PARTS OF THE EXERCISE ::
a) From the data protection do's and don'ts, list every category the text names as sensitive data.
b) Answer these questions using the data protection do's and don'ts, one answer per line with matching markers:
(i) At minimum, how often should personal data kept in files be reviewed?
(ii) To whom should official requests to see personal data be directed?
(iii) What reason does the text give for not using email to send confidential communications or unencrypted personal data?

University home > University Secretary's … > Data Protection > Data Protection Act 1998 - Do's …

DO

• Comply with Data Protection Principles at all times;
• Remember the Act applies to paper files, information held electronically, video/DVD, audiotapes and photographs;
• Think of personal data held about individuals as though it were held about you;
• Get permission from the data subject to hold their personal data unless consent is obviously implied;
• Be particularly careful about sensitive data: concerning race, political opinion, religious belief, trade union membership, physical or mental health, sexual life, criminal offences;
• Hold personal data about people only when necessary;
• Do your best to ensure personal data is kept accurate and up to date;
• Tell people you hold personal data about them and tell them why you need to do so (fair processing);
• Be open with people about information held about them;
• Ensure that you have a contract (data processing agreement) in place when sharing personal data with other organisations;
• Be very careful about passing personal data to third parties;
• Respect confidentiality and the rights of the data subject;
• Refuse requests from family or friends for information about a student, including examination results, unless prior written permission has been received from the student;
• Review personal data kept in files from time to time and at least annually;
• Ensure all personal data is disposed of as confidential waste;
• Always consider writing open references;
• When writing documents, bear in mind that the data subject has a right to see information relating to them;
• Realise even deleted emails may be retrieved and revealed to those about whom they are written;
• Hold personal data in such a way that it can be collected for inspection at short notice;
• Where possible, anonymise personal data for statistical analysis;
• Only use software and hardware supported and provided by the University;
• Direct any official requests to see personal data to the Information Rights Officer at Data-Protection@bristol.ac.uk

DON'T

• Worry about the complexities of the Act - the Data Protection Principles are simple;
• Reveal personal data to third parties without the data subject's permission or justification (see University's guidance on Individual Rights);
• Disclose any personal data over the telephone;
• Hold sensitive data about a person without explicit consent or advice from the Information Rights Officer;
• Put personal data about an individual on the Internet without his/her permission, unless it is a condition of his/her employment or acceptance as a student (see Rules and Regulations for Students, Student Declaration and the Staff Handbook);
• Send personal data outside the European Economic Area (EEA) without taking advice from the Information Rights Officer;
• Leave personal data insecure in any way, whether it is physical files or information held electronically;
• Take personal data home without particular care for security;
• Process personal data on a computer not owned or supplied by the University;
• Part with University computers without advice on deletion of data from Information Services (Policy on Disposal of Computer Equipment);
• Use email for sending confidential communications or unencrypted personal data, as it is relatively insecure;
• Use personal data held for one purpose for a different purpose without permission from the data subject;
• Aside from routine amendments, erase or alter any personal data after the Information Rights Officer has received a request to inspect and/or disclose that personal data.

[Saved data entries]
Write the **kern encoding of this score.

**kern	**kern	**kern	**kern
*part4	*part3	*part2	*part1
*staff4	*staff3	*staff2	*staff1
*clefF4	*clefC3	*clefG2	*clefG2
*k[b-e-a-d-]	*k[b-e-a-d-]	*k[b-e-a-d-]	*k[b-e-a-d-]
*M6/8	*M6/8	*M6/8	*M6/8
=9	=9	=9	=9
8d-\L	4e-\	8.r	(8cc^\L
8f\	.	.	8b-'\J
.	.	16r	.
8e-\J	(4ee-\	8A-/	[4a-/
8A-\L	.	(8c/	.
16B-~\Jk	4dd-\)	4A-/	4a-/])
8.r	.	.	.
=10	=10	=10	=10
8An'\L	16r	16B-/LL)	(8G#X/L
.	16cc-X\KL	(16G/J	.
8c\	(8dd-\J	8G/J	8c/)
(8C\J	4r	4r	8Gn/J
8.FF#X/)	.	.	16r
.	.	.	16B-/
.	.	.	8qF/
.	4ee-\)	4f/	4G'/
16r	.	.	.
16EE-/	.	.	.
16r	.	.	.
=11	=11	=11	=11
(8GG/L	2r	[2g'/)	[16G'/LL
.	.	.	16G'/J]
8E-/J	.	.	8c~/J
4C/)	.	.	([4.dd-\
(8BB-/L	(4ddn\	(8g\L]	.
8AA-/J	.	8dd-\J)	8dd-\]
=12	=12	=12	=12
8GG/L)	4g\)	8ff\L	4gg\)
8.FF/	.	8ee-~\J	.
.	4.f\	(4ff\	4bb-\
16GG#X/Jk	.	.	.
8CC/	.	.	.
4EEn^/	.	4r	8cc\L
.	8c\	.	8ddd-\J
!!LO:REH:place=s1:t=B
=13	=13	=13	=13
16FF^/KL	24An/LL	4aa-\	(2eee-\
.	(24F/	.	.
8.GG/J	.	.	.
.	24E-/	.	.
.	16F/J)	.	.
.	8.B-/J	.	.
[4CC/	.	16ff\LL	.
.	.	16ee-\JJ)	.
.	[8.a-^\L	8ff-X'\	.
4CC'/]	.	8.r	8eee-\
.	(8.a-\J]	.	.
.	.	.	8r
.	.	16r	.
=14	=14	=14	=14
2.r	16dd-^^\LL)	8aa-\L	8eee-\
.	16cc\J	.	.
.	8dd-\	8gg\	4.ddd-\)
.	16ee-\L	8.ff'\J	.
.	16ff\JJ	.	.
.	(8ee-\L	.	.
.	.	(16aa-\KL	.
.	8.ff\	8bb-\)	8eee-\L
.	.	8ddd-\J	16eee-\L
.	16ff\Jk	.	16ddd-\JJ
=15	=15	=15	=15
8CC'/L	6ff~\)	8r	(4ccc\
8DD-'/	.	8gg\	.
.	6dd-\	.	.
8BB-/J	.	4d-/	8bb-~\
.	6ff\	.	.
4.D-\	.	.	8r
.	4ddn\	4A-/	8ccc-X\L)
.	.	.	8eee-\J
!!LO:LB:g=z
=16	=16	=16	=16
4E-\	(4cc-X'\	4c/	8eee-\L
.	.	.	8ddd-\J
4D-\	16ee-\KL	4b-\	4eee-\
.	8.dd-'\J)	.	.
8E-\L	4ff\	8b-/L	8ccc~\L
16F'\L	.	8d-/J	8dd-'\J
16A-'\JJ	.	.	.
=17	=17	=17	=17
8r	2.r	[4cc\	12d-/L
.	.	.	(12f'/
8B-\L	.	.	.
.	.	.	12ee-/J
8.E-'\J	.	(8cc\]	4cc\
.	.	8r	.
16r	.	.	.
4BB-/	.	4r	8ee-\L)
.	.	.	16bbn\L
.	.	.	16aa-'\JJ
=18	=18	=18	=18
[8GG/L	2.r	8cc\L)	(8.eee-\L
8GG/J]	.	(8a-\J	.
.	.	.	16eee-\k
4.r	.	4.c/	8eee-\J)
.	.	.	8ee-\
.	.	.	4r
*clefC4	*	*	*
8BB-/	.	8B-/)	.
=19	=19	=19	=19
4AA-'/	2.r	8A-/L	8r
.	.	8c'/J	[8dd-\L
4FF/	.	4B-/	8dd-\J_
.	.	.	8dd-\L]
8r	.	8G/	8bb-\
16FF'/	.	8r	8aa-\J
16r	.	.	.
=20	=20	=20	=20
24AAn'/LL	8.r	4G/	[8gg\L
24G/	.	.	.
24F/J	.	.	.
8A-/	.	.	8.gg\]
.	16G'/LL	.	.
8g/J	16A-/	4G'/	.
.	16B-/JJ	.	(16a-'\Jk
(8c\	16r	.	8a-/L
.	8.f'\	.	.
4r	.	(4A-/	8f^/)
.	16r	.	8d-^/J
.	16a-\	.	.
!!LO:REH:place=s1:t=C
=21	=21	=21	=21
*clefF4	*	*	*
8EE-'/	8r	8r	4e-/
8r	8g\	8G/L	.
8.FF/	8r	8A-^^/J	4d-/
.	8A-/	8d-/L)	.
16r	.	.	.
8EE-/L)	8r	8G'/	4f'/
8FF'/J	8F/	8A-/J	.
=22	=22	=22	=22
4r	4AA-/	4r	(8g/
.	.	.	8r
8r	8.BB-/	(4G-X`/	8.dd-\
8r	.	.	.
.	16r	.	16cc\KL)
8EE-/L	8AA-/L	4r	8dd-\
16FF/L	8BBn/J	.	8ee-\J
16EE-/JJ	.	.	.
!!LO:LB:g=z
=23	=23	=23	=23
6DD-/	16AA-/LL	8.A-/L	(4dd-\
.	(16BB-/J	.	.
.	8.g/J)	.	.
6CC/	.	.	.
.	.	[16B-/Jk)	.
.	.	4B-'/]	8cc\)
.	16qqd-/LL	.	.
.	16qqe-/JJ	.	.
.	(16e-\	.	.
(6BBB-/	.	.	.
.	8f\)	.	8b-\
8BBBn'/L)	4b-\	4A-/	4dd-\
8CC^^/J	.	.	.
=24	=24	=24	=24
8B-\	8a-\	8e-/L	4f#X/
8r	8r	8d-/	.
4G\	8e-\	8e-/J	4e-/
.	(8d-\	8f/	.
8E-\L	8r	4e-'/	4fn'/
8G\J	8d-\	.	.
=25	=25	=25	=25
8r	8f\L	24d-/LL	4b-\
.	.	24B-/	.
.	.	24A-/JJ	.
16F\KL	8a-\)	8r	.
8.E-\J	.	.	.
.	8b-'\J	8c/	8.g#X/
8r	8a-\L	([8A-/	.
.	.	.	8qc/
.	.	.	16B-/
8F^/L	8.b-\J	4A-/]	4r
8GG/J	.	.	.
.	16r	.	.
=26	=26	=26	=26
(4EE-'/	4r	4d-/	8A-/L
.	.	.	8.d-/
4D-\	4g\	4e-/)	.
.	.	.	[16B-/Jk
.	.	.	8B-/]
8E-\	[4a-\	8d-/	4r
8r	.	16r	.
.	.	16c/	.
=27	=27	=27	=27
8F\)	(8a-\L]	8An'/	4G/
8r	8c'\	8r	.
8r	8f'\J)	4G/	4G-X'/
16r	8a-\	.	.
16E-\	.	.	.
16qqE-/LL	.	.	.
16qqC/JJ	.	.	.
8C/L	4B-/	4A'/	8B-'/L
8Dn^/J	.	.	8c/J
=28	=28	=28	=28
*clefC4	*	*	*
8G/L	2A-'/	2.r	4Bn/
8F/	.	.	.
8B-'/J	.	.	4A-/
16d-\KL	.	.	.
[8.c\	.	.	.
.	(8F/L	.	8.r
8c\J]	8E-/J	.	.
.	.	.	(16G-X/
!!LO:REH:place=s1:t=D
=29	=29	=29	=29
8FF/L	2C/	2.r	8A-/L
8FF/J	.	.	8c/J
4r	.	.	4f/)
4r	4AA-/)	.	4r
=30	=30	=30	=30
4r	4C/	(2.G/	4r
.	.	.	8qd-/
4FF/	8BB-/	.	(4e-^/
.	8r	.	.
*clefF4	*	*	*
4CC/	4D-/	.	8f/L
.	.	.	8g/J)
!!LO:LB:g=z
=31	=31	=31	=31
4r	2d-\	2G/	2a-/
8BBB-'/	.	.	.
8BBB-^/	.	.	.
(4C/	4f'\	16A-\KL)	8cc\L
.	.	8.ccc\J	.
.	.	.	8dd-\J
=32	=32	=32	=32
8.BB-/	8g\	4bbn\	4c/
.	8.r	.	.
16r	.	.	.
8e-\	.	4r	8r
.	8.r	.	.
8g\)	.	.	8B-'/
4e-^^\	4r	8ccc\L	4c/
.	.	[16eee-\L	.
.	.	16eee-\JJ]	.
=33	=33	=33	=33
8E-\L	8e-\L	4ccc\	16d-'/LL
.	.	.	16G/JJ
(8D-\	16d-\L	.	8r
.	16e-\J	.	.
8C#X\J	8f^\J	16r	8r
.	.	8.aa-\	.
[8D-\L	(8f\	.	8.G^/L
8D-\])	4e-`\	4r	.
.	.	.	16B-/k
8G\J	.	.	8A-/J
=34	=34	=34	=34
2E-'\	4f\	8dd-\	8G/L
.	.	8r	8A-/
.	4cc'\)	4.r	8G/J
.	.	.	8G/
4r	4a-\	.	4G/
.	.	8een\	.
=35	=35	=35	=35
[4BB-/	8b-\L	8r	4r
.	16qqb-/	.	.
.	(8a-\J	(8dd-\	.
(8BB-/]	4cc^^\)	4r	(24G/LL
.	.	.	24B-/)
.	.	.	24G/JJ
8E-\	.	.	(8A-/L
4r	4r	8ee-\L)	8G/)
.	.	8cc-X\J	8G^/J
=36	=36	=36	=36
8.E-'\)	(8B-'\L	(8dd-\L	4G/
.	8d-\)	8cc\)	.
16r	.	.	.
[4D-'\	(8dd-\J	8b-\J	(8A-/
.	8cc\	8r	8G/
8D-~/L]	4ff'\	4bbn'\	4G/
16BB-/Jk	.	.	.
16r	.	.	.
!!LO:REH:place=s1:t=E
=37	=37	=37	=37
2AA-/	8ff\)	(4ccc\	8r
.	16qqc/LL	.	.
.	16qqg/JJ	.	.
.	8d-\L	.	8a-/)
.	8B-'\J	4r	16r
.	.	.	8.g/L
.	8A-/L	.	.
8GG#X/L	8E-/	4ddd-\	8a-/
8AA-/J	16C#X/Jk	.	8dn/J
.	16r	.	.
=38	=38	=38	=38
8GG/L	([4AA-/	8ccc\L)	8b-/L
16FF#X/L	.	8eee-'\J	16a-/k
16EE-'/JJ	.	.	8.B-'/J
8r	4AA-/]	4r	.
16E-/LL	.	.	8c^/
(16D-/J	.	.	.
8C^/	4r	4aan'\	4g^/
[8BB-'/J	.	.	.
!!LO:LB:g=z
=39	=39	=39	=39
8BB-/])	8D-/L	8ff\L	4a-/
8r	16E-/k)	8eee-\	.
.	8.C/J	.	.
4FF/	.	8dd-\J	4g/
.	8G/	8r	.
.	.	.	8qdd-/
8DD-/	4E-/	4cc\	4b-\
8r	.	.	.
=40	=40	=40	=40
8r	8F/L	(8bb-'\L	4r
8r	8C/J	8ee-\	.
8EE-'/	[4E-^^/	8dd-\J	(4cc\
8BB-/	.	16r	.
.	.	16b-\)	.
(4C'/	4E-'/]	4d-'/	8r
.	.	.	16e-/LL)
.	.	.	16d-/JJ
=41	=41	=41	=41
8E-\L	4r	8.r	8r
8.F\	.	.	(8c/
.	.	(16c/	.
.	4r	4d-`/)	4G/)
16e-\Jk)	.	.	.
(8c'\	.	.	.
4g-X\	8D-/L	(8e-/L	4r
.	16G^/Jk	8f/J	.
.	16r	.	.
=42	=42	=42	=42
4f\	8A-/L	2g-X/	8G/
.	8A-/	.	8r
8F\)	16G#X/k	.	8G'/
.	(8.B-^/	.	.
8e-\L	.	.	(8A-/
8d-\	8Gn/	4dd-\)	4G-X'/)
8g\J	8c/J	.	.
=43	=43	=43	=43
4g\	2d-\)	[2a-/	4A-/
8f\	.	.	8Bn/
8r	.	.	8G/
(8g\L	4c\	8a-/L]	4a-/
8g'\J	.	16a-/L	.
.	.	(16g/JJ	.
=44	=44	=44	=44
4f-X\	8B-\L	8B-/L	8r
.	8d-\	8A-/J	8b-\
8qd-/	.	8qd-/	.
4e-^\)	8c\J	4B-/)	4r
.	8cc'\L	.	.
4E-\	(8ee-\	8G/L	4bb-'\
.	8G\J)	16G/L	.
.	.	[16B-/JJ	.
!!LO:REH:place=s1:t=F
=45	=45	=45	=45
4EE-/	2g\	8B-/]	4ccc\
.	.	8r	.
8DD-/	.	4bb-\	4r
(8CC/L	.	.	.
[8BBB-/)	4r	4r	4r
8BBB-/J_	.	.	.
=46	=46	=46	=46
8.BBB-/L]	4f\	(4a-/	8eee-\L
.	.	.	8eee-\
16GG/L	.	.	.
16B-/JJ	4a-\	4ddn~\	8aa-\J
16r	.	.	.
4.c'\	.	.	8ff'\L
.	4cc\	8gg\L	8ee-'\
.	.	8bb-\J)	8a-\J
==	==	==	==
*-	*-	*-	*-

RESULTS OF THE EXERCISE ::
a)
race
political opinion
religious belief
trade union membership
physical or mental health
sexual life
criminal offences

b)
(i) At least annually.
(ii) The Information Rights Officer, at Data-Protection@bristol.ac.uk.
(iii) Email is relatively insecure.